INSTRUCTION: Report each line in the rows below that contains the string "label", copying every such line in full.

DATA PROVIDED:
--------
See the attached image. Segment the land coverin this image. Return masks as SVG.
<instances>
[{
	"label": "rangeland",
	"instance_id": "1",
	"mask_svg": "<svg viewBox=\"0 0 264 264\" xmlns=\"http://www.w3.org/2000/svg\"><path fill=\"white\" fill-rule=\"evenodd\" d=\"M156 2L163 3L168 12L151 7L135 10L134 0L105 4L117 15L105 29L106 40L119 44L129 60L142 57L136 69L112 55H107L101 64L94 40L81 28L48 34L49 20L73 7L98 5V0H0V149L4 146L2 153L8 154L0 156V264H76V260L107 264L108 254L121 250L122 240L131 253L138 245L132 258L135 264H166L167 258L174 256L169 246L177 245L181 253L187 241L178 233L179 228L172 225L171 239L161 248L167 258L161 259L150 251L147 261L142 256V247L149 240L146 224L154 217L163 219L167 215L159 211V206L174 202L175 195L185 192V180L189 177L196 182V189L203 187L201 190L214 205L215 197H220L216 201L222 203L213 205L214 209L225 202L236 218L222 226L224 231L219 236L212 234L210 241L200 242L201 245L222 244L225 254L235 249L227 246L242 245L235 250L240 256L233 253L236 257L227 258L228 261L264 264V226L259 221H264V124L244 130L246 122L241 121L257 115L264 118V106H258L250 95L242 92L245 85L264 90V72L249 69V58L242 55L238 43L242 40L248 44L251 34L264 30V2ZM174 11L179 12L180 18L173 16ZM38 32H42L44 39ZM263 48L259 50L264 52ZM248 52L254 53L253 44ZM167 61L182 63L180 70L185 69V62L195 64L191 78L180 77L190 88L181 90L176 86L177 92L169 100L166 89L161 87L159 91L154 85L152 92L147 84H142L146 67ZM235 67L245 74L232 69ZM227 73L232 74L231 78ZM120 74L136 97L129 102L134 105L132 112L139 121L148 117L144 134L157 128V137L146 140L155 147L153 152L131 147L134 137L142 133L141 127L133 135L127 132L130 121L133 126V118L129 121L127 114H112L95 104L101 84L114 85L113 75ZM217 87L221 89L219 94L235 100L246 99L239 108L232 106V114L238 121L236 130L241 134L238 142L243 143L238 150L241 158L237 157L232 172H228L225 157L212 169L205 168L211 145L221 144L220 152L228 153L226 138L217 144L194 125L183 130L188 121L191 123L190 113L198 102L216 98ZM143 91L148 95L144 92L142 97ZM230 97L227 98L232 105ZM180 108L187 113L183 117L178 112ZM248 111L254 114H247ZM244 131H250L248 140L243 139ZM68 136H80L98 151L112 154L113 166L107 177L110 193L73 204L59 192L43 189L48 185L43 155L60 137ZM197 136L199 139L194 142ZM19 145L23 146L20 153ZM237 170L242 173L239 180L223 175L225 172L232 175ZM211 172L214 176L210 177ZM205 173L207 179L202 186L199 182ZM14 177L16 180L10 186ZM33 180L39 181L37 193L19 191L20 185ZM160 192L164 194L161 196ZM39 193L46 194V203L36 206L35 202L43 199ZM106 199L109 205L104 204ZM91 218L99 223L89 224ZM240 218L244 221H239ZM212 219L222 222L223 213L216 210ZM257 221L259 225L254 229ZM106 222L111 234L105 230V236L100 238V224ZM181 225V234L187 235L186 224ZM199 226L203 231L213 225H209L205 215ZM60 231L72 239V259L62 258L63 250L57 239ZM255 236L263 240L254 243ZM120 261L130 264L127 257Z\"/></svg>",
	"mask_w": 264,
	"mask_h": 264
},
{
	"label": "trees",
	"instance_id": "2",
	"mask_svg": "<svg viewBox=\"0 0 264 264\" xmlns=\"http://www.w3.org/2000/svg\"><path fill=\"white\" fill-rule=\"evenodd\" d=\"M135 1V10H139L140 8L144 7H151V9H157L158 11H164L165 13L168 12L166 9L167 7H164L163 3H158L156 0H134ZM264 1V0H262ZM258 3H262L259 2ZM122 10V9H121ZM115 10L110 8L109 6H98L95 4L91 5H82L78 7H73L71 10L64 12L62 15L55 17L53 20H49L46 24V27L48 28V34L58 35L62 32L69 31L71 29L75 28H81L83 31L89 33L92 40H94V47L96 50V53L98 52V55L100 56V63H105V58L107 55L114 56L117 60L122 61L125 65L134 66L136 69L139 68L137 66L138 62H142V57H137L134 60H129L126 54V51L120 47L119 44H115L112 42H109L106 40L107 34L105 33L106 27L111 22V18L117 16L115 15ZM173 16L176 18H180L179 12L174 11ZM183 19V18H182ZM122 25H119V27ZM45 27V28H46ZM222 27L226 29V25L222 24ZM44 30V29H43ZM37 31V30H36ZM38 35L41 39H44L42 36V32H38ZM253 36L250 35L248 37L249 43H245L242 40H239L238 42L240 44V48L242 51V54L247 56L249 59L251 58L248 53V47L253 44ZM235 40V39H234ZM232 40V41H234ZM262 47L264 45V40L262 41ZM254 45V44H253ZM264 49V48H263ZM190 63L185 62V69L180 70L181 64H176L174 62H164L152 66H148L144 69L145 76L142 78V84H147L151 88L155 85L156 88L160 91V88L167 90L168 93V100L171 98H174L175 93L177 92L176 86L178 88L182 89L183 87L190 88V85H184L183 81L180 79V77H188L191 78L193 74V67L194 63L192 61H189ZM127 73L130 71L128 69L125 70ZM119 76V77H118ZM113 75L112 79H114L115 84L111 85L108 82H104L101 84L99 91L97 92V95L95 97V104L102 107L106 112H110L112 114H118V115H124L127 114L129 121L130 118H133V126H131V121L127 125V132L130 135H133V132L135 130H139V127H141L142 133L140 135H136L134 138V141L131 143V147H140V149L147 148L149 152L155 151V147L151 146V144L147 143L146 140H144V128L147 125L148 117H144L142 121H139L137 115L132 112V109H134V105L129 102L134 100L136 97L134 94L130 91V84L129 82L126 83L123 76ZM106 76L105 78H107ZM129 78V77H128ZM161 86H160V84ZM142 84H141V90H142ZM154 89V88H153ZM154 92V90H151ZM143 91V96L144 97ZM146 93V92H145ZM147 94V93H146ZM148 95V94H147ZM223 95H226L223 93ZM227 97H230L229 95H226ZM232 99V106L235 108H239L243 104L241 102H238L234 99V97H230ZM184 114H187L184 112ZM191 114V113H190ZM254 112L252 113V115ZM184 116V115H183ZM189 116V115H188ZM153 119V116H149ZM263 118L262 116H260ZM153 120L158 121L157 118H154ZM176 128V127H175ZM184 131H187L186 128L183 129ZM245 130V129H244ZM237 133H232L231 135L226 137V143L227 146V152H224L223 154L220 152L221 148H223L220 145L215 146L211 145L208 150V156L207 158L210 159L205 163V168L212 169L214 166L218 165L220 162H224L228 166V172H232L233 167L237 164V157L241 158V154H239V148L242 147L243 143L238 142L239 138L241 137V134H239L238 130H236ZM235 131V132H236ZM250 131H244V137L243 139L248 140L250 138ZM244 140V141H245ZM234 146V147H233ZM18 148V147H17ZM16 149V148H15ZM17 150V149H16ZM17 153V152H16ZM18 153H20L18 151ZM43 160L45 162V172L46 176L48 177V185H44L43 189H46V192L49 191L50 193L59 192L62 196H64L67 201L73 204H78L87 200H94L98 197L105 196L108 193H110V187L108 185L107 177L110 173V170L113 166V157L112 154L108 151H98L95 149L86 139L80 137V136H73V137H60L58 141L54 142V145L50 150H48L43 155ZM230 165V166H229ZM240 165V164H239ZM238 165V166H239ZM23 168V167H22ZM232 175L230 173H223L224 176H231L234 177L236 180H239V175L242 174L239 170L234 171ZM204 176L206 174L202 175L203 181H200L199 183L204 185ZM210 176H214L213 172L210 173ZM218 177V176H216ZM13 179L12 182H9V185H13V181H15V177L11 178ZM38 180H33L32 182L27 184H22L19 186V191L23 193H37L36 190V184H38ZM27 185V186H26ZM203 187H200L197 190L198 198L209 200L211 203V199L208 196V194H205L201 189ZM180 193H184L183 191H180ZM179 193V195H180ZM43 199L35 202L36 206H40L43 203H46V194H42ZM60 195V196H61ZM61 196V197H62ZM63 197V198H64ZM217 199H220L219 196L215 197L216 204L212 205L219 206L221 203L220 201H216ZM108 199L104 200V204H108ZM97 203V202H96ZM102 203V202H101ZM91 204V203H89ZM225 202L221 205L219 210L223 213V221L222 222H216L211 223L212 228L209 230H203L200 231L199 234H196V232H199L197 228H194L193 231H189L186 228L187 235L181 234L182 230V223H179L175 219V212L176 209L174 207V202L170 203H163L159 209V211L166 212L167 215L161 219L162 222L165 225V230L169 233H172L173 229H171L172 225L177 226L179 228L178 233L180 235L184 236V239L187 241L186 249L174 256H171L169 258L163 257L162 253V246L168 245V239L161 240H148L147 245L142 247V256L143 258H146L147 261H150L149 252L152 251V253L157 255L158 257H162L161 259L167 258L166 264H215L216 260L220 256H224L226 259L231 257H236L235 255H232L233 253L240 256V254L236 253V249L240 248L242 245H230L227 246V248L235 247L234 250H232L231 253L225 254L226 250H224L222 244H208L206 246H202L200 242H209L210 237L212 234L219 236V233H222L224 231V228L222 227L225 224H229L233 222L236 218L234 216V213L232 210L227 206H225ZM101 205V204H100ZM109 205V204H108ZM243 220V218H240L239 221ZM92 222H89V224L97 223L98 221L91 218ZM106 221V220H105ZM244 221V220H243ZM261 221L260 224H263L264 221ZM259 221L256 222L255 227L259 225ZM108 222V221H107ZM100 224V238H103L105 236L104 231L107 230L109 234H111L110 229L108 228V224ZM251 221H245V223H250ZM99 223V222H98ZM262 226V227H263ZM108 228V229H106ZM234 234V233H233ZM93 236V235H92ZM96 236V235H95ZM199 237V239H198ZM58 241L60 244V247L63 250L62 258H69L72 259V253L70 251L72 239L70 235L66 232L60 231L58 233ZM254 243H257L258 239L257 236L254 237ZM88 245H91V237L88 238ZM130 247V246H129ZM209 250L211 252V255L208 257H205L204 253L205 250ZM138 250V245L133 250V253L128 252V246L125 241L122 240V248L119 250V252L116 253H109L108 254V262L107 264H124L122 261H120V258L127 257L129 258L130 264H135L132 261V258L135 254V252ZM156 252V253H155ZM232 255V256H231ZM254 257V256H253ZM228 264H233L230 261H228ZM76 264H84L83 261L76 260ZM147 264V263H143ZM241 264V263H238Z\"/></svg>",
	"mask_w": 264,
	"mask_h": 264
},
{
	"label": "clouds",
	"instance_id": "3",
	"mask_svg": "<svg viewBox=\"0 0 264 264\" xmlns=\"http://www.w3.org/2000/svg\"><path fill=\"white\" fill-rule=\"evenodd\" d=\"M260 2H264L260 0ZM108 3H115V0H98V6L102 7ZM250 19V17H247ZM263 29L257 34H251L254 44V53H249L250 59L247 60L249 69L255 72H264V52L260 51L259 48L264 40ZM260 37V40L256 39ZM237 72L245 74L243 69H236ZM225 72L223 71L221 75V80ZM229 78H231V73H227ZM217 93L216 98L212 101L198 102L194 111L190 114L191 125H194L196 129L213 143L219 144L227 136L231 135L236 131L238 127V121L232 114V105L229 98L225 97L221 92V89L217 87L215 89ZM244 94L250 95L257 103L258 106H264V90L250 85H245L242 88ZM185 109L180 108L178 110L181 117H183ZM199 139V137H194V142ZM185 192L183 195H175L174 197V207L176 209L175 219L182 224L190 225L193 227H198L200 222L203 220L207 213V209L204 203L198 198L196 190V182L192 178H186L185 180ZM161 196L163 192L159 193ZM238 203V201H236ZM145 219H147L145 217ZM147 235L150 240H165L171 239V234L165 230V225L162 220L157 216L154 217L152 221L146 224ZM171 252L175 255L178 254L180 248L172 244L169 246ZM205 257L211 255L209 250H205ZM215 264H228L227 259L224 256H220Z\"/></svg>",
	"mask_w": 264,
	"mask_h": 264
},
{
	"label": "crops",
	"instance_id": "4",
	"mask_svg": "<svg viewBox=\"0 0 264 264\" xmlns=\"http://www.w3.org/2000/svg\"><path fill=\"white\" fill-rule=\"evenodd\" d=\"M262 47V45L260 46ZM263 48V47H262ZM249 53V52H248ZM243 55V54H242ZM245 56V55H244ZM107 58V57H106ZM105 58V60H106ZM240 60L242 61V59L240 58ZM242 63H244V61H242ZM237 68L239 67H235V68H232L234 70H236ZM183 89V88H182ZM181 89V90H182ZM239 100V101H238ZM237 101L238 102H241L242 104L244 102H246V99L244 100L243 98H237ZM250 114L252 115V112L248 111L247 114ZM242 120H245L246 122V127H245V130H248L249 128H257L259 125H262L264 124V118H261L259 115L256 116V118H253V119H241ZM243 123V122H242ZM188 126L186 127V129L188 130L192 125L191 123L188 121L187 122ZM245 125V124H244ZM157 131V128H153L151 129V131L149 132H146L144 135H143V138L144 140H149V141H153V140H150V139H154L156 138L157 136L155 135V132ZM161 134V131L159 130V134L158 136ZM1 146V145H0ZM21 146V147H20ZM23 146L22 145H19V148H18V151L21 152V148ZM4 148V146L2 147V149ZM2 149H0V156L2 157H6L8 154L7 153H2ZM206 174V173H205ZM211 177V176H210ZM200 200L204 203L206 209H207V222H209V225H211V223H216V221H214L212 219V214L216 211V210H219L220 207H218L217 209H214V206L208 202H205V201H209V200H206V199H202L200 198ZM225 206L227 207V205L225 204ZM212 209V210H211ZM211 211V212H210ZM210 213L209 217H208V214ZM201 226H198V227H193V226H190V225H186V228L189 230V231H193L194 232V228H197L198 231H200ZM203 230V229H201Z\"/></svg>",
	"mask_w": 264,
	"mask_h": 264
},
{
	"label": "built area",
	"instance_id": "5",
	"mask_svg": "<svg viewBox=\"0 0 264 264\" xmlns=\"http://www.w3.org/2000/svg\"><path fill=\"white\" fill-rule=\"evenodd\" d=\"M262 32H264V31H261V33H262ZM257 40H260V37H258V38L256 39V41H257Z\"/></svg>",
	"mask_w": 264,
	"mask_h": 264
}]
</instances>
--------
SOLVED EXERCISE:
	"label": "rangeland",
	"label": "trees",
	"label": "clouds",
	"label": "crops",
	"label": "built area",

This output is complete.